[RECORDS SUPPLIED]
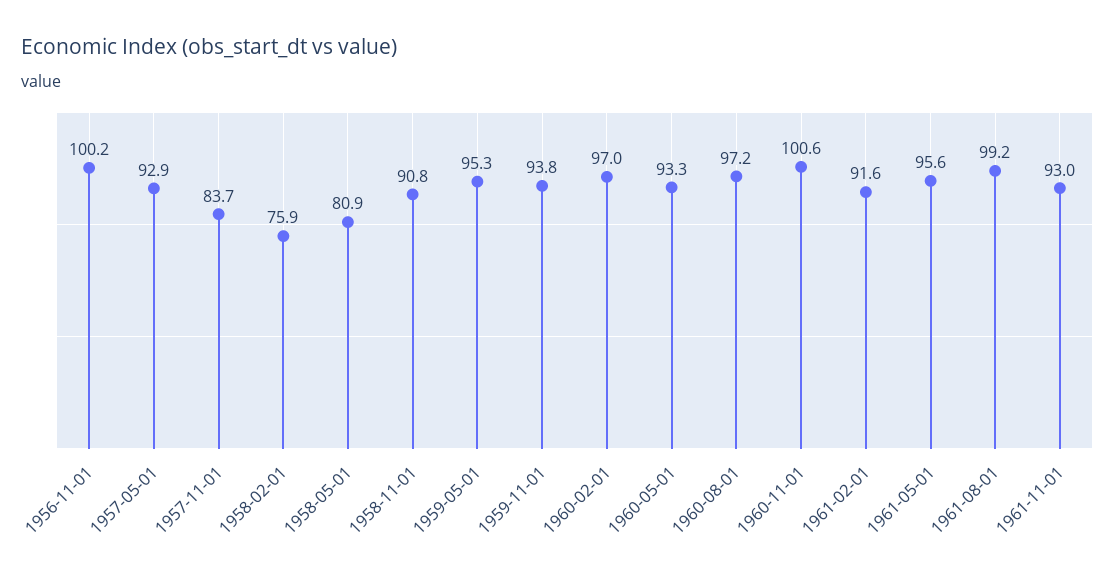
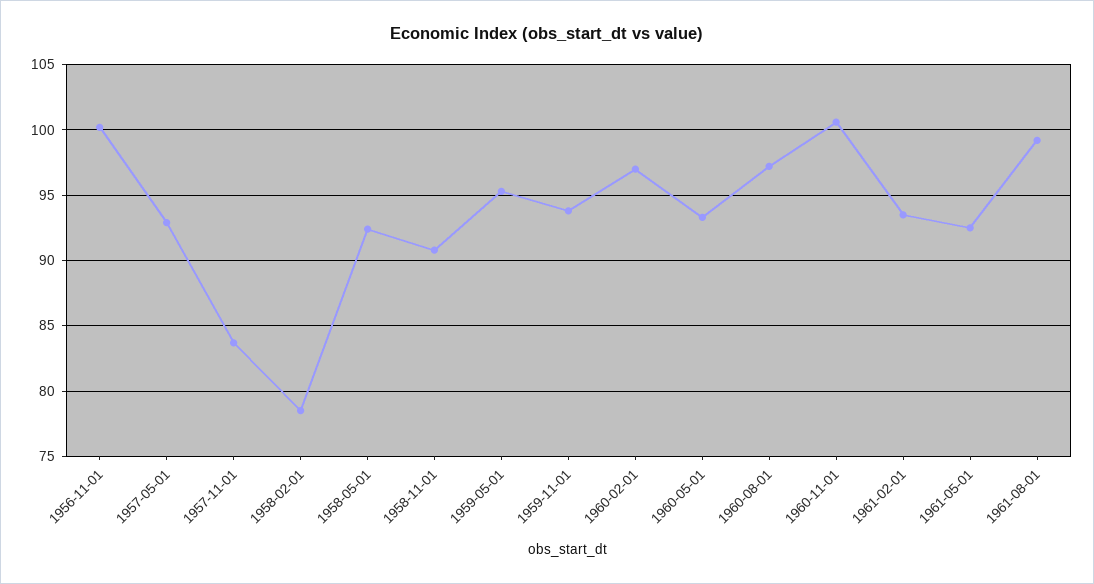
  {
    "1956-11-01": 100.2,
    "1957-05-01": 92.9,
    "1957-11-01": 83.7,
-   "1958-02-01": 75.9,
+   "1958-02-01": 78.5,
-   "1958-05-01": 80.9,
+   "1958-05-01": 92.5,
    "1958-11-01": 90.8,
    "1959-05-01": 95.3,
    "1959-11-01": 93.8,
    "1960-02-01": 97,
    "1960-05-01": 93.3,
    "1960-08-01": 97.2,
    "1960-11-01": 100.6,
-   "1961-02-01": 91.6,
+   "1961-02-01": 93.5,
-   "1961-05-01": 95.6,
+   "1961-05-01": 92.5,
-   "1961-08-01": 99.2,
+   "1961-08-01": 99.2
-   "1961-11-01": 93
  }

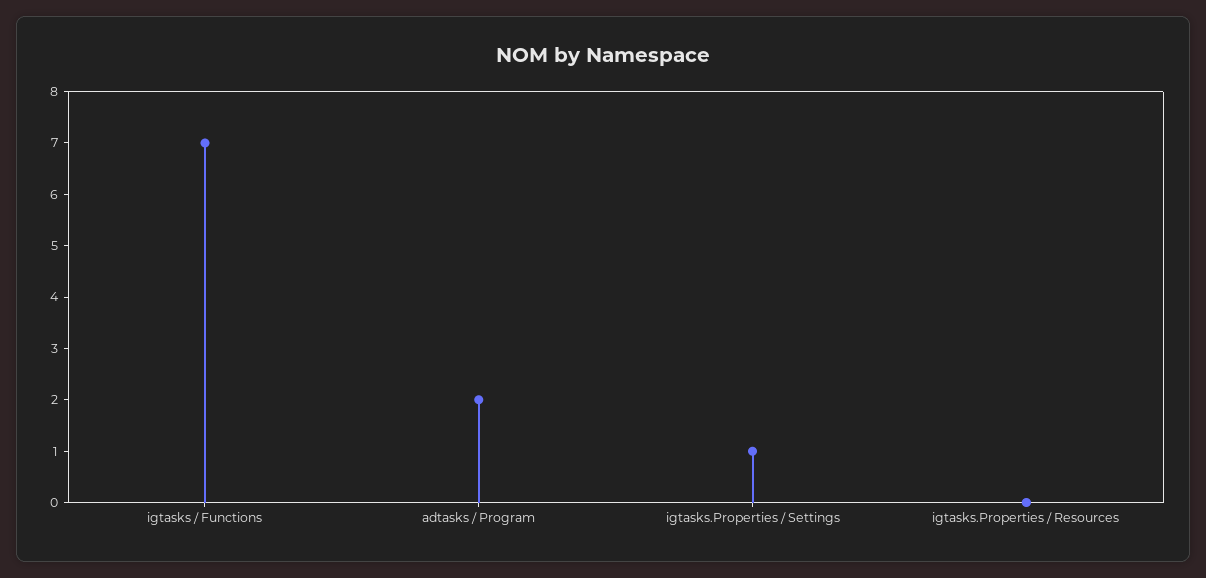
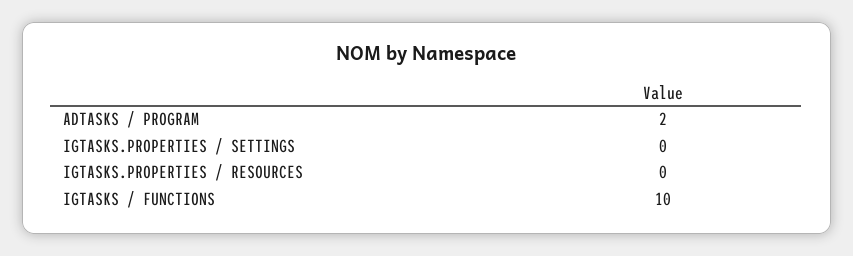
  {
-   "igtasks / Functions": 7,
+   "igtasks / Functions": 10,
    "adtasks / Program": 2,
-   "igtasks.Properties / Settings": 1,
+   "igtasks.Properties / Settings": 0,
    "igtasks.Properties / Resources": 0
  }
[/RECORDS SUPPLIED]
EXERCISE
Search the data above and return each line in which "igtasks" occurs.

WRITTEN RESPONSE
-   "igtasks / Functions": 7,
+   "igtasks / Functions": 10,
-   "igtasks.Properties / Settings": 1,
+   "igtasks.Properties / Settings": 0,
    "igtasks.Properties / Resources": 0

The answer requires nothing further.